__WORK INSTRUCTIONS__:
From the ERCOT revision request text below, copy word for word the passage starting at "Summary of PRS" and ending at "Outage Scheduling activities.".

__TEXT EXTRACT__:
Summary of PRS Discussion / On 12/14/17, ERCOT Staff provided an overview of NPRR857 and noted that this NPRR addresses threshold questions that will impact the content of future Southern Cross Transmission project revision requests and that Market Participant review of these threshold questions is necessary for the timely completion of this project. Participants discussed the approval timeline for NPRR857 as well as the source of funding for its implementation and the related PUC order delineating that source. Participants discussed the need for WMS review of the appropriate partitioning of information access between TSPs and DCTOs and the limitation of access by DCTOs to market sensitive information to an as-needed basis, and the need for ROS review of DCTO participation in planning and Outage Scheduling activities.
Sponsor
Name / Ted Hailu
E-mail Address /
Company / ERCOT
Phone Number / 512-248-3873
Cell Number
Market Segment / Not applicable
Market Rules Staff Contact
Name / Kelly Landry
E-Mail Address /
Phone Number / 512-248-4630
Comments Received
Comment Author / Comment Summary
None
Market Rules Notes
Please note that the following NPRRs also propose revisions to the following sections:
· NPRR825, Require ERCOT to Issue a DC Tie Curtailment Notice Prior to Curtailing any DC Tie Load
o Section 4.4.4
o Section 6.5.9.3.3
· NPRR851, Procedure for Managing Disconnections for Bidirectional Electrical Connections at Transmission Level Voltages
o Section 3.1.5.1
Proposed Protocol Language Revision1.2 Functions of ERCOT
(1) ERCOT is the Independent Organization certified by the Public Utility Commission of Texas (PUCT) for the ERCOT Region. The major functions of ERCOT, as the Independent Organization, are to:
(a) Ensure access to the ERCOT Transmission Grid and distribution systems for all buyers and sellers of electricity on nondiscriminatory terms;
(b) Ensure the reliability and adequacy of the ERCOT Transmission Grid;
(c) Ensure that information relating to a Customer’s choice of Retail Electric Provider (REP) in Texas is conveyed in a timely manner to the persons who need that information; and
(d) Ensure that electricity production and delivery are accurately accounted for among the All-Inclusive Generation Resources and wholesale buyers and sellers, and Transmission Service Providers (TSPs) and Distribution Service Providers (DSPs), in the ERCOT Region.

__PROVIDED RECORDS__:
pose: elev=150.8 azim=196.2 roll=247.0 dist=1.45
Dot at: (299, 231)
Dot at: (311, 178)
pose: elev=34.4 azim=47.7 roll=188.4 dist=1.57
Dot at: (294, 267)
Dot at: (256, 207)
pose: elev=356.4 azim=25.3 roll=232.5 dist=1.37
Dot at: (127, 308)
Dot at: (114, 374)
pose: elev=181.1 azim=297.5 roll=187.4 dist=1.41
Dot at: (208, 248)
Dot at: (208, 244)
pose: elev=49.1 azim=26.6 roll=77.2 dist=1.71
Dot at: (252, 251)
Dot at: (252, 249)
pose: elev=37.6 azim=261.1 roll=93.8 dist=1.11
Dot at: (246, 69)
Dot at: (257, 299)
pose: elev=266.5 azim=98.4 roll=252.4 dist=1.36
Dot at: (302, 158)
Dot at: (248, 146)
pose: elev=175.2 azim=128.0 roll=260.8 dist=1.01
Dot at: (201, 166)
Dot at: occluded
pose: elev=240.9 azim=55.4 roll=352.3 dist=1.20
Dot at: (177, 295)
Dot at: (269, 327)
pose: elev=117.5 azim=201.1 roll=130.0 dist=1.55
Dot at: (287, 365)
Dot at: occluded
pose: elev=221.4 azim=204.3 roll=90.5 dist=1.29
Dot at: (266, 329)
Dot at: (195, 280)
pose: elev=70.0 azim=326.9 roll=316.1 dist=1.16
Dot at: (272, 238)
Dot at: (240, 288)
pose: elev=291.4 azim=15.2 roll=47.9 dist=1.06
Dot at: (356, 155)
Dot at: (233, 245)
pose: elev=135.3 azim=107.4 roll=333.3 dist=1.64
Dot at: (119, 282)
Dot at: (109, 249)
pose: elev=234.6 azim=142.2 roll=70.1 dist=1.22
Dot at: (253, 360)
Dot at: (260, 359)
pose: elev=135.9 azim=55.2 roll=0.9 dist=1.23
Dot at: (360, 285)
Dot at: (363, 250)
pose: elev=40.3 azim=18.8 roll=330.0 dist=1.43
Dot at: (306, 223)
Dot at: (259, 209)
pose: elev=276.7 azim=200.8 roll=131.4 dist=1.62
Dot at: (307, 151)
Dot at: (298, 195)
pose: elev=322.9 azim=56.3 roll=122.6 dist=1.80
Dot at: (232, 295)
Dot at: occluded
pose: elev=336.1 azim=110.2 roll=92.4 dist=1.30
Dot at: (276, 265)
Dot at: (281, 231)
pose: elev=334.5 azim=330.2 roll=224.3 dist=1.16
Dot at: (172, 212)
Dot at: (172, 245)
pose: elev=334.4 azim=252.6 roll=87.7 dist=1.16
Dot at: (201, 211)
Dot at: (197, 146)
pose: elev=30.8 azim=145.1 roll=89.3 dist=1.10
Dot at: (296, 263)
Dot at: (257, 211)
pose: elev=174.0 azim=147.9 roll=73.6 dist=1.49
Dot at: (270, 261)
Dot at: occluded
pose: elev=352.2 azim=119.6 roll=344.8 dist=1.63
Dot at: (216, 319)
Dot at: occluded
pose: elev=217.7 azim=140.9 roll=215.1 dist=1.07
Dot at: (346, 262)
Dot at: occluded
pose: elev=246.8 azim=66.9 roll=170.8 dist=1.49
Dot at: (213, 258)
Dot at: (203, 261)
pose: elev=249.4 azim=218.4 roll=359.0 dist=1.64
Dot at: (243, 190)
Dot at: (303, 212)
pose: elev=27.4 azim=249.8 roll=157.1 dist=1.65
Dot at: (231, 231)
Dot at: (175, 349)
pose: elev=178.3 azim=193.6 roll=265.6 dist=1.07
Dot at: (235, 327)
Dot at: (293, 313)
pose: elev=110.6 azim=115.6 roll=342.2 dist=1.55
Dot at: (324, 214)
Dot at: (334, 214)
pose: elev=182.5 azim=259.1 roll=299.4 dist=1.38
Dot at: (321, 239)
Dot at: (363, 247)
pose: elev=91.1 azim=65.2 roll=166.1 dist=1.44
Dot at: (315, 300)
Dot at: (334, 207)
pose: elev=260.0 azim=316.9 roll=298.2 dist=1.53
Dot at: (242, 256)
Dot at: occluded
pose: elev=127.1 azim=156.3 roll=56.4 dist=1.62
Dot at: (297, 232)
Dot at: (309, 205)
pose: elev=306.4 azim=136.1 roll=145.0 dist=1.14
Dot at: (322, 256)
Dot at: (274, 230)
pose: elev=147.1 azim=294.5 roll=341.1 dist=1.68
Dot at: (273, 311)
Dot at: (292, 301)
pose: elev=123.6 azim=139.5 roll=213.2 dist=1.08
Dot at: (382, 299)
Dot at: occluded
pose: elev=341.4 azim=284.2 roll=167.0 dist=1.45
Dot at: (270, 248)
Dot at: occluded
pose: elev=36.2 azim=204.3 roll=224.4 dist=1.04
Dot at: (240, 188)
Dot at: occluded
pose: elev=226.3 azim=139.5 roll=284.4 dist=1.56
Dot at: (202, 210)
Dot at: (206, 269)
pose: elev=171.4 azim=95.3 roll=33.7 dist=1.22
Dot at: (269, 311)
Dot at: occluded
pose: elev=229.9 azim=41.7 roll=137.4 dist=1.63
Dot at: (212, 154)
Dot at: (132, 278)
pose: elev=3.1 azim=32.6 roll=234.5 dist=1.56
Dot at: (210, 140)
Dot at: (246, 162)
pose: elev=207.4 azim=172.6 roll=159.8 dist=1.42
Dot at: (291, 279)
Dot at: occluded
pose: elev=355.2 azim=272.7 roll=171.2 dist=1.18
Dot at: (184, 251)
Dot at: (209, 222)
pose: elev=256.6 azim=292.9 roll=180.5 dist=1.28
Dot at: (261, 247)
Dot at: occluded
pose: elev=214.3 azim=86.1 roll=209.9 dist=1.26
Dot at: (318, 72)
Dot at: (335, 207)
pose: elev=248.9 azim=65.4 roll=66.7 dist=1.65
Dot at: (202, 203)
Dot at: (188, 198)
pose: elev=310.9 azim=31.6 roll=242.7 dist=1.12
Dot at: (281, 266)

__RESPONSE TO THE TASK__:
Summary of PRS Discussion / On 12/14/17, ERCOT Staff provided an overview of NPRR857 and noted that this NPRR addresses threshold questions that will impact the content of future Southern Cross Transmission project revision requests and that Market Participant review of these threshold questions is necessary for the timely completion of this project. Participants discussed the approval timeline for NPRR857 as well as the source of funding for its implementation and the related PUC order delineating that source. Participants discussed the need for WMS review of the appropriate partitioning of information access between TSPs and DCTOs and the limitation of access by DCTOs to market sensitive information to an as-needed basis, and the need for ROS review of DCTO participation in planning and Outage Scheduling activities.